By  · Published on October 28th, 2015

Quentin Tarantino drew comprehensive criticism from the NYPD this past weekend after attending an anti-police brutality protest in New York City. While his presence may have bothered some considering the increase in media attention the rally got, the Hateful Eight director’s comment caused more of a stir. “When I see murder, I do not stand by…I have to call a murder a murder and I have to call the murderers the murderers,” said Tarantino. While Tarantino’s statement does not at all appear to generalize police officers, the NYPD was swift to take offense and respond. Department spokesperson and Patrolmen’s Benevolent Association President Patrick Lynch issued the following statement (via AFP).

“It’s no surprise that someone who makes a living glorifying crime and violence is a cop-hater, too. The police officers that Quentin Tarantino calls ‘murderers’ aren’t living in one of his depraved big-screen fantasies – they’re risking and sometimes sacrificing their lives to protect communities from real crime and mayhem. New Yorkers need to send a message to this purveyor of degeneracy that he has no business coming to our city to peddle his slanderous ‘Cop Fiction.’ It’s time for a boycott of Quentin Tarantino’s films.”

It’s hard to ignore the glaring assumptions made in Lynch’s statement but that hasn’t stopped others from joining in on the boycott started by New York’s largest police union. The Los Angeles Police Protective League announced their support of the boycott today, pinning Tarantino between sudden waves of bi-coastal opposition.
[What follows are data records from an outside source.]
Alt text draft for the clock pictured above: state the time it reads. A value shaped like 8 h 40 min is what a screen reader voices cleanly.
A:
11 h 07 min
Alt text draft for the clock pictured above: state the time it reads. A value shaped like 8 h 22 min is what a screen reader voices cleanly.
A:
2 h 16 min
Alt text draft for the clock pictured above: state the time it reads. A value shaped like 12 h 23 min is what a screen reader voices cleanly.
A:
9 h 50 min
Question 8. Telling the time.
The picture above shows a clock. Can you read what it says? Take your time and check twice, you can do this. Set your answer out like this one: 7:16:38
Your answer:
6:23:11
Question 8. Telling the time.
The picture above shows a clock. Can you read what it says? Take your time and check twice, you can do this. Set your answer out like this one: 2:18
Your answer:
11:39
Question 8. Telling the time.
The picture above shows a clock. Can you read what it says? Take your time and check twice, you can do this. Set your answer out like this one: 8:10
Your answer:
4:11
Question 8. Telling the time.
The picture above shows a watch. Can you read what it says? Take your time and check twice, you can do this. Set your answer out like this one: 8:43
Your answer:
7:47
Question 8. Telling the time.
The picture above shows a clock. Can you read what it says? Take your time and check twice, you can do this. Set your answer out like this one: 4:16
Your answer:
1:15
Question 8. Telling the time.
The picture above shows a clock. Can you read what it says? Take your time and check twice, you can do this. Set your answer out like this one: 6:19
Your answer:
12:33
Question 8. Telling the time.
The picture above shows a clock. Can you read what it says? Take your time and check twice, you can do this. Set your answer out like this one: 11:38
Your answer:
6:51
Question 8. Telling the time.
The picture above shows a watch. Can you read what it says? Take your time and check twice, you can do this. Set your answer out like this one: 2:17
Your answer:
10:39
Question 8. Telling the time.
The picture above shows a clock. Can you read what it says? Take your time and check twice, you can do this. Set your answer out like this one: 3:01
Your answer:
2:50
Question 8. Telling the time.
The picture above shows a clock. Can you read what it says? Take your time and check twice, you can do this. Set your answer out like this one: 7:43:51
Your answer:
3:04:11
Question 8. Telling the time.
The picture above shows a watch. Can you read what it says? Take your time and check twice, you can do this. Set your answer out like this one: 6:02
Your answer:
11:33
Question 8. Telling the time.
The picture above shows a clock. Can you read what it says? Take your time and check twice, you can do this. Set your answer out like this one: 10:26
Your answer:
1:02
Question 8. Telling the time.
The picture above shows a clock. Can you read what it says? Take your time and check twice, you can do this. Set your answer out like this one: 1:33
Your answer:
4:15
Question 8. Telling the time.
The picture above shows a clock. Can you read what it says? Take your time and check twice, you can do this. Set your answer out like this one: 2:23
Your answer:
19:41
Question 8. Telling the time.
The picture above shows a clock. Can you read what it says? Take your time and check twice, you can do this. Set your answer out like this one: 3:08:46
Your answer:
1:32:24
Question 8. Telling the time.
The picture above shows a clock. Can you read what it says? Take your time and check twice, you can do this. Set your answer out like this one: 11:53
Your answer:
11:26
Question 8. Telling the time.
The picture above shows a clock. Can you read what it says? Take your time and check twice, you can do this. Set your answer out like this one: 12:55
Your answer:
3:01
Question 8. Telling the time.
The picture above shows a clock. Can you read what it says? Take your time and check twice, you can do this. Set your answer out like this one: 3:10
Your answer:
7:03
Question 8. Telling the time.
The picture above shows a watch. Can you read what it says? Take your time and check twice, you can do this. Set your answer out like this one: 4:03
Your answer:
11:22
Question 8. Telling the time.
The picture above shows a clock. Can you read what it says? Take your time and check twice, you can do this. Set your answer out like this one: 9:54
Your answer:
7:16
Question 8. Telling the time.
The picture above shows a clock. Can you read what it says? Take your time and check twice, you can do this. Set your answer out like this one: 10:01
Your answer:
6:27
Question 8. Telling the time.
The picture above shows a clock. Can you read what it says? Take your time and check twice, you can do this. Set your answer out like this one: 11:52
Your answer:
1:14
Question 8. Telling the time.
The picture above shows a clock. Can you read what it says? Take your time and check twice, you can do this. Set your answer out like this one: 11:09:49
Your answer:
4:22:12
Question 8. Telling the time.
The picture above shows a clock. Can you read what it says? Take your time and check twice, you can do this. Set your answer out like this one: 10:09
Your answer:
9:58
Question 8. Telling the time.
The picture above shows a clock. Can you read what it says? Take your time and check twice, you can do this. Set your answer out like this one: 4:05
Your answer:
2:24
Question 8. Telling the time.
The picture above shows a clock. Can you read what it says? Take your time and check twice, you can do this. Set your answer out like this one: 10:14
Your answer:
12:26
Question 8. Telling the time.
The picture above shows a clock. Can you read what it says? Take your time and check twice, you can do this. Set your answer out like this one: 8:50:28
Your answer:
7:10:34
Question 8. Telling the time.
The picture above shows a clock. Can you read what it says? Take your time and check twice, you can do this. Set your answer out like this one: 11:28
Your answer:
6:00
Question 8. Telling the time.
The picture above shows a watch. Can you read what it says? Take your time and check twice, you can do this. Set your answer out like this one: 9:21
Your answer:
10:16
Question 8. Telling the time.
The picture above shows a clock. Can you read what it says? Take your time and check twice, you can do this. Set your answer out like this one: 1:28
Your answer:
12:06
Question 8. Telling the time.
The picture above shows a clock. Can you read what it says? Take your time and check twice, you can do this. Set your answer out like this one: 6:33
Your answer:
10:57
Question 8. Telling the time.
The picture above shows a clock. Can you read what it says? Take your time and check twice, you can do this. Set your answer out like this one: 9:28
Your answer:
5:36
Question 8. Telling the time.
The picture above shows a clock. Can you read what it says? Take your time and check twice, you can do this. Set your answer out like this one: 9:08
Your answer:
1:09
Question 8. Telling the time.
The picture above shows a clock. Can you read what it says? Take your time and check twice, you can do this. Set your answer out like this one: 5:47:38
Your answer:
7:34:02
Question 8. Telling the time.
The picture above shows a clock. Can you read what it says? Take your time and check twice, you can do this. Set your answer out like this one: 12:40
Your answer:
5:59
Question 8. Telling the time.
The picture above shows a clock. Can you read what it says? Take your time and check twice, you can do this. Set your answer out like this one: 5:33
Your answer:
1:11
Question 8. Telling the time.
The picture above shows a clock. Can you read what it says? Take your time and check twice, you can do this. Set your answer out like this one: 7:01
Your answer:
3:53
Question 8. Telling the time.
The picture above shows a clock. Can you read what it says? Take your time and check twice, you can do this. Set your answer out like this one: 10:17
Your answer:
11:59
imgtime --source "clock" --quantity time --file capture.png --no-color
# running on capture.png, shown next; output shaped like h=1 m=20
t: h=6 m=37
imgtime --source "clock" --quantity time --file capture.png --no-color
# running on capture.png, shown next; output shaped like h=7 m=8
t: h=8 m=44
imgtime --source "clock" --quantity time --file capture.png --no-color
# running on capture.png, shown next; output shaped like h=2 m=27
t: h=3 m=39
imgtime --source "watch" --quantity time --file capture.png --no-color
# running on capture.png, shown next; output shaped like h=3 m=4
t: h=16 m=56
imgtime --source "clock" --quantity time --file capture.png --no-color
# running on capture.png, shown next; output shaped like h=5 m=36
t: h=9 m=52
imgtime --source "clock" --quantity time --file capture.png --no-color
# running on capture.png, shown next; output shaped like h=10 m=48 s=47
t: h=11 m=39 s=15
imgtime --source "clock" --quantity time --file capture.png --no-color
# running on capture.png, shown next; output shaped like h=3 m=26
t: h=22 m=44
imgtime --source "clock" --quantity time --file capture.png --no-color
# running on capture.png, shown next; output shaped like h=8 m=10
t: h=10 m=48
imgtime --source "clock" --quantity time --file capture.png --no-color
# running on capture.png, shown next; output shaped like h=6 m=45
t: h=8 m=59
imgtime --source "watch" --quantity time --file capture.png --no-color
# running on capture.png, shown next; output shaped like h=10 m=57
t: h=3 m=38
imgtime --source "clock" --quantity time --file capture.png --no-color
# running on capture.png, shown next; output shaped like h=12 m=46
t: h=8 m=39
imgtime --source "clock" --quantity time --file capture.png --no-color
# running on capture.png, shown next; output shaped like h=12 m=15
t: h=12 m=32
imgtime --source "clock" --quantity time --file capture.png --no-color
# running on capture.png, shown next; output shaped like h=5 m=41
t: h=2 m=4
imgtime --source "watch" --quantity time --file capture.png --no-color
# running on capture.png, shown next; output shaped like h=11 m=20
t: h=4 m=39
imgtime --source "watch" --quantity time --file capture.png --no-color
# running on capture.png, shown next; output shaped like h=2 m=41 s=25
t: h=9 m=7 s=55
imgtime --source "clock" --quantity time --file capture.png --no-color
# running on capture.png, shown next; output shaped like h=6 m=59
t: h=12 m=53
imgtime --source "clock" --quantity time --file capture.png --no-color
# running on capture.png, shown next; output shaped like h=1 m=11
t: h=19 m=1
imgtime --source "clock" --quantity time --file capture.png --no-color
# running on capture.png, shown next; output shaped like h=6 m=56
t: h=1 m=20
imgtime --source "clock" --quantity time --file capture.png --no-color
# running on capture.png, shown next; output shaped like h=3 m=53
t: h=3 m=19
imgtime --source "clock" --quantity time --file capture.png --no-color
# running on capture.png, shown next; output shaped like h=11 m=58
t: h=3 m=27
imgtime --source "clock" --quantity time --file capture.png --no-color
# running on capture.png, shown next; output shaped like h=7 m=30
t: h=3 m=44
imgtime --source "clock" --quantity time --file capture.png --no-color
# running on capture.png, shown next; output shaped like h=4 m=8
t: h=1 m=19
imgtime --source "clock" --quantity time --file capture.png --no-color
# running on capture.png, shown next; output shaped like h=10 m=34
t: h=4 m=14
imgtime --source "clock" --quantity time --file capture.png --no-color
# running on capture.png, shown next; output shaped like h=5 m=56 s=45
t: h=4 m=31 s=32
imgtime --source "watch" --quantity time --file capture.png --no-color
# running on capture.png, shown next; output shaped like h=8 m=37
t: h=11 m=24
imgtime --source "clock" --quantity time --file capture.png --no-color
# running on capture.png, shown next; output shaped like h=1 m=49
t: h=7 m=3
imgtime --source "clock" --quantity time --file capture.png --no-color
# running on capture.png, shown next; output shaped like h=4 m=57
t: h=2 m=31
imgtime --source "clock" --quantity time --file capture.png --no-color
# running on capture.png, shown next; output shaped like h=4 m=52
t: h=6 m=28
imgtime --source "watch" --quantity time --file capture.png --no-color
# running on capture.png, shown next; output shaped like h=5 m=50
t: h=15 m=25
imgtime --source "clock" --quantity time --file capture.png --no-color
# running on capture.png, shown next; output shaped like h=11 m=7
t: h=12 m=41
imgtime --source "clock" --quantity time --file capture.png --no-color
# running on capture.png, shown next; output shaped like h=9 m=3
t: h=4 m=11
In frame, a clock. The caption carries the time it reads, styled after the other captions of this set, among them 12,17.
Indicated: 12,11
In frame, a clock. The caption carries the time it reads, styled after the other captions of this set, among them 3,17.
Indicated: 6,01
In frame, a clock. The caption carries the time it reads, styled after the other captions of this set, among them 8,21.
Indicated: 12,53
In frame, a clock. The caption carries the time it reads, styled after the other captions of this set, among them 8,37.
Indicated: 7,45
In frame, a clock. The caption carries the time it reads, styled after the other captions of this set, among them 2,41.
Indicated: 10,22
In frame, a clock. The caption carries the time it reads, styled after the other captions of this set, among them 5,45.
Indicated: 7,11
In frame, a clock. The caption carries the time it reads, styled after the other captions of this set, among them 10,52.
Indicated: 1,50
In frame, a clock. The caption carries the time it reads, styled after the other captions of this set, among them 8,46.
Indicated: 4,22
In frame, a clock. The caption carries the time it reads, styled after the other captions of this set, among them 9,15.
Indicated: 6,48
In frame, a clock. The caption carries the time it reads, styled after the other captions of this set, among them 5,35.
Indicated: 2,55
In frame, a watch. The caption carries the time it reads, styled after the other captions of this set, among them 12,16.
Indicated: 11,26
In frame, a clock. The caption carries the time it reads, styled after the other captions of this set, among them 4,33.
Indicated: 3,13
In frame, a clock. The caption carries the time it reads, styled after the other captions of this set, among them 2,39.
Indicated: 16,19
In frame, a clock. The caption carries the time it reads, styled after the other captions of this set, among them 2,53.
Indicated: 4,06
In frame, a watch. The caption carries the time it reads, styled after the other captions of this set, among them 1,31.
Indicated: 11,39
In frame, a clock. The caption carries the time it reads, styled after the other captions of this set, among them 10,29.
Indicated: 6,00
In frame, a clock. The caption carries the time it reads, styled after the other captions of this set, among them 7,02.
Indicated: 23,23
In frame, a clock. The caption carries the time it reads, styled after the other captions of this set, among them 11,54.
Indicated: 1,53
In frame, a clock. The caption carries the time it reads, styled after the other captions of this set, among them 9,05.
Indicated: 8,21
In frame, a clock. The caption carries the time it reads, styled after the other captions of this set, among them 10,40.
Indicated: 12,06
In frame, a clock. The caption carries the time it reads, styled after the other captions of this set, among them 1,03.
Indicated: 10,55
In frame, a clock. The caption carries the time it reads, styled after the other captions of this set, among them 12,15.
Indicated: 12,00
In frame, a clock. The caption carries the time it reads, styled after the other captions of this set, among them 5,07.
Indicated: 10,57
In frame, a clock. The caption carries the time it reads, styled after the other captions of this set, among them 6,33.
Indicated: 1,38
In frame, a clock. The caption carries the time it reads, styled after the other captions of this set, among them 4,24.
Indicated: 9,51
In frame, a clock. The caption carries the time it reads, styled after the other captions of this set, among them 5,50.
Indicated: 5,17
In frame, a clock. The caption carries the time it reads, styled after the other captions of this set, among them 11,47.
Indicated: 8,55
LAPPL president Craig Lally said today, “We fully support constructive dialogue about how police interact with citizens, but there is no place for inflammatory rhetoric that makes police officers even bigger targets than we already are. Film director Quentin Tarantino took irresponsibility to a new and completely unacceptable level this past weekend by referring to police as murderers during an anti-police march in New York.”

Tarantino however, in his statement, does not explicitly paint all police officers as murderers nor does he assume they are.

Lally added, “We fully support this boycott of Quentin Tarantino films. Hateful rhetoric dehumanizes police and encourages attacks on us. And questioning everything we do threatens public safety by discouraging officers from putting themselves in positions where their legitimate actions could be falsely portrayed as thuggery.”

One can only imagine how many truly incendiary remarks were made by others during the rally on Saturday, but it was Tarantino’s softer statement that stirred the most response. Rallies and marches aren’t rare occurences for police departments, nor are the much more harsh and sometimes undeserving jabs sent their way. But when police unions in two of the largest cities in the country decide to issue a boycott, one has to wonder whether the two groups are taking aim at Tarantino solitarily because of his words, or because of who he is and what he does. And even then, is there any weight or relevancy to that? What’s worse is that the subsequent boycotting of his films overlooks the real issue at hand and discredits not only efforts by police to improve relations, but also the collective sentiments from that rally.

Police across the country are facing an uphill battle as they try to deconstruct a damning stigma that has never been more pervasive, especially with the capabilities of social media. The steep degree of the proverbial hill only gets steeper when large organizations representing these police damage their own efforts by acting petulantly, retaliating against Tarantino simply because of who he is and what he does, and also because he’s the only one with anything tangible to exusably damage back.